During the three-and-a-half hour ceremony, a Korean dancing group performed songs and dances. As a bouquet of balloons was presented from the dancers to the veterans, a recorded voice expressed the Korean sentiment.

"In honoring this gift of peace," the voice said, "we're honoring not a Christian God, or a Buddhist God, or an Islamic God or a Jewish God, but a God of all humanity. Not a Christian peace, but a human peace for all of us humans. Like a nation cannot be bigger than the Earth itself, we are all one ... Before we are Indians, before we are Koreans, before any other race, God made the Earth. We have to realize we are of the Earth."

The dancing troupe then performed several more dances and a drum presentation.

Never forgetting

Describing his age as around 74, Lawrence Thomas of Indian Wells, Ariz., was appreciative of the medal but it was knowing that his fellow Korean veterans were being recognized that made the trip worthwhile. He began receiving his military pension 43 years after being discharged because he had other concerns.

"I forgot all about myself. I just want to help the people, that's all," said the former Post 71 American Legion District 6 vice commander. "I didn't think of receiving anything (today), the only thing on my mind was to eat."

Aaron Trujillo, 71, of Nageezi, N.M., added the Korean War service medal to his already impressive collection of military medals including the Bronze Medal, Purple Heart, Infantry Combat Badge, Service Medal and Campaign Medal, which was presented five times for the five major battles he was involved in.

Piasso Narciso, 70, of Alamo, N.M., who speaks limited English, called the commemoration ceremony "wonderful." He and his family made the 325-mile one-way trip the day before. He thanked the Republic of Korea government for remembering the men who fought and lost their lives defending South Korea from the communist North Korean forces.

Several dignitaries were invited to the ceremony but the only one who attended in person was President Kelsey Begaye. A Vietnam veteran, he thanked the men for their sacrifice.

"We must not forget that the freedom we have is not free," Begaye said. "Many generations will benefit from your commitment."

Surviving family members can receive the medal for deceased eligible veterans.

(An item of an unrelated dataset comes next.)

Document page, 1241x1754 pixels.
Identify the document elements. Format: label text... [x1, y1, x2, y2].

Combat nurses who treated patients wounded in combat are also eligible.

Information: Navajo Nation Veterans Affairs Office, at 928-729-4010 in Fort Defiance, 928-674-2224 in Chinle, 505-786-2030 in Crownpoint, 505-368-1013 in Shiprock, 928-283-3029 in Tuba City or 928-871-6413 in Window Rock.

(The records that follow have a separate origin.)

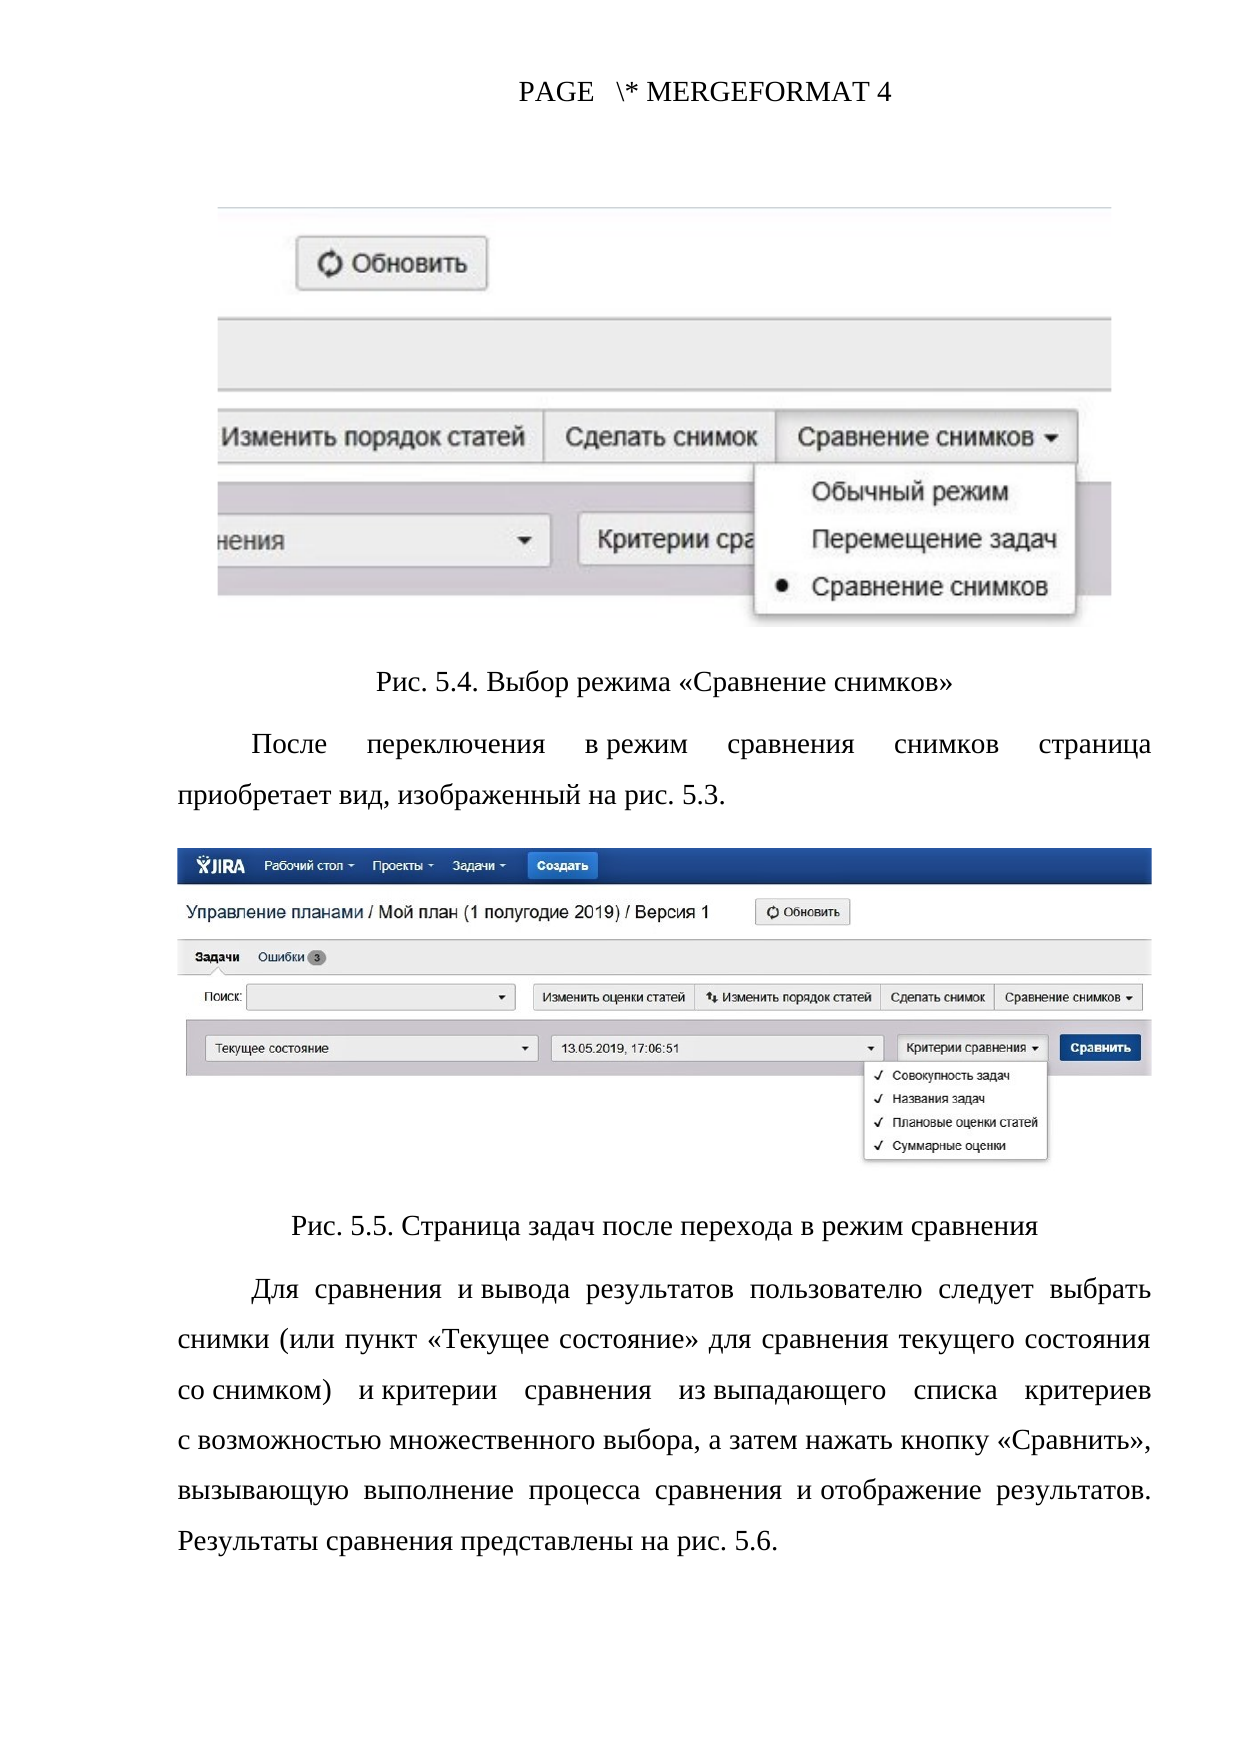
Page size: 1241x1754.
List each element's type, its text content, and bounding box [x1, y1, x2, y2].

picture [177, 848, 1152, 1171]
text После переключения в режим сравнения снимков страница приобретает вид, изображенный на рис. 5.3. [177, 727, 1152, 811]
picture [217, 207, 1112, 627]
text Рис. 5.4. Выбор режима «Сравнение снимков» [177, 664, 1152, 697]
text Рис. 5.5. Страница задач после перехода в режим сравнения [177, 1208, 1152, 1242]
text Для сравнения и вывода результатов пользователю следует выбрать снимки (или пункт «Текущее состояние» для сравнения текущего состояния со снимком) и критерии сравнения из выпадающего списка критериев с возможностью множественного выбора, а затем нажать кнопку «Сравнить», вызывающую выполнение процесса сравнения и отображение результатов. Результаты сравнения представлены на рис. 5.6. [177, 1271, 1152, 1556]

As Mary Begay cuddled the American flag, she proudly displayed the newest collection of military accolades her late husband earned. She briefly showed off the medal with family members and then sat down holding the flag that brings pride knowing her husband defended his country.

 "It makes me feel strong when the wind waves it. I will never forget ... ," she said, unable to finish. And like the retiring of the colors by the Luke Air Force Base Color Guard, she quietly exited the gym feeling proud of her late husband's place in American history.